Waukegan's second counterargument is that Dimmick's statement about needing "healthy and reliable" employees is irrelevant, because Dimmick exercised no discretion in the decision to fire Lee (W. Mem. 5-6). Waukegan relies on a line of cases that say that comments by "non-decisionmakers"--people not involved in the decision to fire the employee--are not evidence of discrimination (see, e.g., Cerutti v. BASF Corp, 349 F.3d 1055, 1062-63 (7th Cir. 2003)). But Waukegan overreads the statements in those cases. As Hunt v. City of Markham, 219 F.3d 649, 652-53 (7th Cir. 2000)(citations omitted and emphasis in original) has clarified:

All that these cases hold--all that they could hold and still make any sense--is that the fact that someone who is not involved in the employment decision of which the plaintiff complains expressed discriminatory feelings is not evidence that the decision had a discriminatory motivation. That is simple common sense. It is different when the decision makers themselves, or those who provide input into the decision, express such feelings (1) around the time of, and (2) in reference to, the adverse employment action complained of. For then it may be possible to infer that the decision makers were influenced by those feelings in making their decision.

Dimmick's statement meets those criteria. Dimmick allegedly told Lee that Waukegan needed "reliable and healthy employees" at the meeting in which she was fired and in response to Lee's mentioning her recent return from FMLA leave (L. St. ¶22). Both the timing of the comment and the setting in which it was made suggest that Dimmick--whose job it was to oversee the firing process (W. St. ¶36)--either intended to retaliate against Lee for taking FMLA leave or acquiesced in Barrett's plan to do so. Dimmick's statement, if made, buttresses a potential finding that the decision to fire Lee had a discriminatory motivation.

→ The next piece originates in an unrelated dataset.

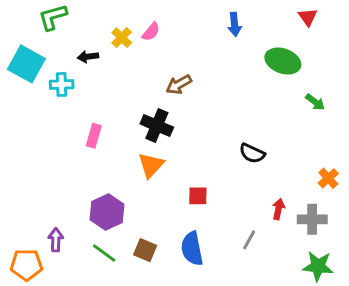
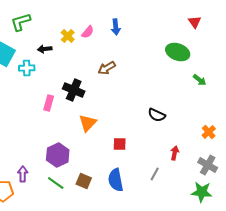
blue arrow: (235, 24) -> (116, 27), moved
black cross: (157, 126) -> (74, 90), moved
gray cross: (312, 219) -> (208, 165), moved, turned 30

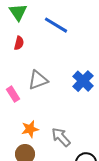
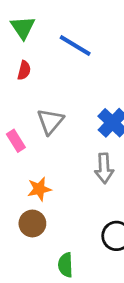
gray triangle: (38, 80) -> (50, 121), turned -30
gray arrow: (61, 137) -> (104, 168), moved, turned -140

Finally, Waukegan says that Barrett's statements regarding FMLA leave are not evidence of a discriminatory motive, because Barrett approved Lee's FMLA leave request. That's flat wrong. Barrett's comments, if made as Lee says, are evidence that she was angered that Lee took FMLA leave. Whether she acted on that anger by denying the leave request or firing Lee at some later time is irrelevant. Either action is a violation of FMLA.


Because Lee has identified genuine issues of material fact, Waukegan is not entitled to summary judgment. Its Rule 56 motion is denied. This action is set for a status hearing at 8:45 a.m. December 9, 2011 to discuss the procedures leading to trial (or perhaps settlement).